All lines from the one with "left eye: (173, 67)" to the end of the data: return those exactly, and only those.

==================================================

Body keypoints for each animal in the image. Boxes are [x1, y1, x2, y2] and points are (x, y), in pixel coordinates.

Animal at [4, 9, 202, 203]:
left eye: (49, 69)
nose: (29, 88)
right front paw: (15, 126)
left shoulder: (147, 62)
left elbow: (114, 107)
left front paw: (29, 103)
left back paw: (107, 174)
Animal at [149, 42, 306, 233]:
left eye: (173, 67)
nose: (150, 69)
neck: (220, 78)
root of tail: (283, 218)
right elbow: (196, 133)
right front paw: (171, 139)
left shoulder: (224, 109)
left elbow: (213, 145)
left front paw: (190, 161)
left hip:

==================================================

| Answer |
left eye: (173, 67)
nose: (150, 69)
neck: (220, 78)
root of tail: (283, 218)
right elbow: (196, 133)
right front paw: (171, 139)
left shoulder: (224, 109)
left elbow: (213, 145)
left front paw: (190, 161)
left hip:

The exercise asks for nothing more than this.